The corpus count claim was unverifiable from git alone. “58 enriched listings” appeared in BRIEF.md as a stated fact. It was accurate when written but had no evidence trail — no commit, no load script output, nothing a reader could check. The fix was to cite the load_db.py output directly in the BRIEF: “70 loaded, 0 errors, 2026-06-06.” A small change that makes the claim auditable.

Three of the seven underdocumented artefacts were false positives, and their anatomy is as interesting as the real findings.

The RoPA was flagged as absent because the watcher did not ingest the compliance/ directory. compliance/01-ropa.md exists and is complete. The pipeline configuration was too narrow — it read BRIEF, MOAT, and TODO but not the compliance pack index. Adding compliance/README.md to the intent sources list fixes this for the next run. The false positive revealed a gap in the watcher, not in the project.

Event registration was flagged as underevidenced: “Registration secured for Startup OLÉ Marbella” appears in BRIEF with no commit to prove it. This is a category error. Not every commitment produces a commit. The watcher does not yet know the difference between code artefacts and external actions. This is a real limitation worth understanding rather than fixing immediately.

The Adversarial Watcher itself was flagged as undocumented. It was created in the same session as the run that critiqued it.
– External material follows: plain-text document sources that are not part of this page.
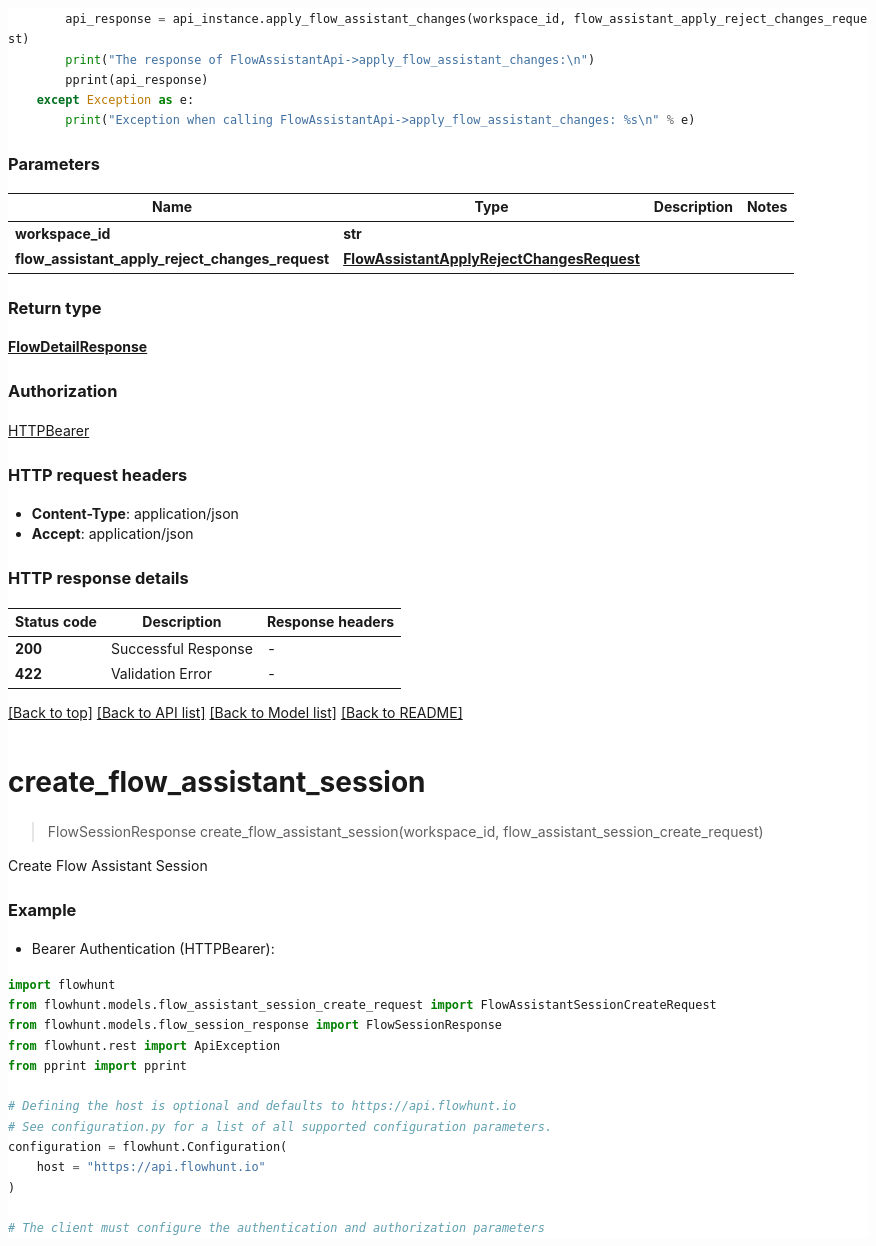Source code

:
 ```python
        api_response = api_instance.apply_flow_assistant_changes(workspace_id, flow_assistant_apply_reject_changes_request)
        print("The response of FlowAssistantApi->apply_flow_assistant_changes:\n")
        pprint(api_response)
    except Exception as e:
        print("Exception when calling FlowAssistantApi->apply_flow_assistant_changes: %s\n" % e)
```



### Parameters


Name | Type | Description  | Notes
------------- | ------------- | ------------- | -------------
 **workspace_id** | **str**|  | 
 **flow_assistant_apply_reject_changes_request** | [**FlowAssistantApplyRejectChangesRequest**](FlowAssistantApplyRejectChangesRequest.md)|  | 

### Return type

[**FlowDetailResponse**](FlowDetailResponse.md)

### Authorization

[HTTPBearer](../README.md#HTTPBearer)

### HTTP request headers

 - **Content-Type**: application/json
 - **Accept**: application/json

### HTTP response details

| Status code | Description | Response headers |
|-------------|-------------|------------------|
**200** | Successful Response |  -  |
**422** | Validation Error |  -  |

[[Back to top]](#) [[Back to API list]](../README.md#documentation-for-api-endpoints) [[Back to Model list]](../README.md#documentation-for-models) [[Back to README]](../README.md)

# **create_flow_assistant_session**
> FlowSessionResponse create_flow_assistant_session(workspace_id, flow_assistant_session_create_request)

Create Flow Assistant Session

### Example

* Bearer Authentication (HTTPBearer):

```python
import flowhunt
from flowhunt.models.flow_assistant_session_create_request import FlowAssistantSessionCreateRequest
from flowhunt.models.flow_session_response import FlowSessionResponse
from flowhunt.rest import ApiException
from pprint import pprint

# Defining the host is optional and defaults to https://api.flowhunt.io
# See configuration.py for a list of all supported configuration parameters.
configuration = flowhunt.Configuration(
    host = "https://api.flowhunt.io"
)

# The client must configure the authentication and authorization parameters
```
Temporal artefact. Dismissed.


The pattern has several named ancestors. LLM-as-judge uses a model to evaluate another model’s output. Reflexion has an agent critique its own trajectories. Constitutional AI applies a set of principles to model outputs and refines them. The dark factory framing from Microsoft Build 2026 — “live factory is people reviewing code, dark factory is agents reviewing it” — is the closest description of what this pipeline does at a conceptual level. ASSERT, the eval framework presented at the same conference, is structurally analogous: Systematize, Generate test sets, Run inference, Score against policy. The watcher’s five stages map directly, applied to project artefacts rather than model outputs.

The property this pipeline has that the literature mostly treats separately is the combination of staged intermediaries with a deterministic gap synthesis step. The deterministic step is not an optimisation — it is a requirement. A language model doing set comparison over two lists of twenty items each is neither reliable nor cheap. The structured diff is. Keeping the non-reasoning work outside the model is what makes the recall-heavy steps tractable at 4K tokens each.


This post is a baseline. The pattern gets more interesting with more data points.

What I am looking to collect: real examples of staged adversarial pipelines in production, not single-shot critics; false positive taxonomies across different project types; evidence about which personas reliably find which classes of problem; and trigger design — the watcher is currently invoked manually before merges, but the right automatic trigger is an open question. A failed test, a commit count threshold, a time elapsed since the last run — each produces a different false positive profile.

The watcher is project-agnostic. The evidence from Run 001 is at github.com/miktam/local-first-ai/tree/main/tasks/chronos/watcher_run_001 — manifest, intermediary JSONs, annotated notes. If you have built something in this space, or tried and failed, the finding is worth recording either way.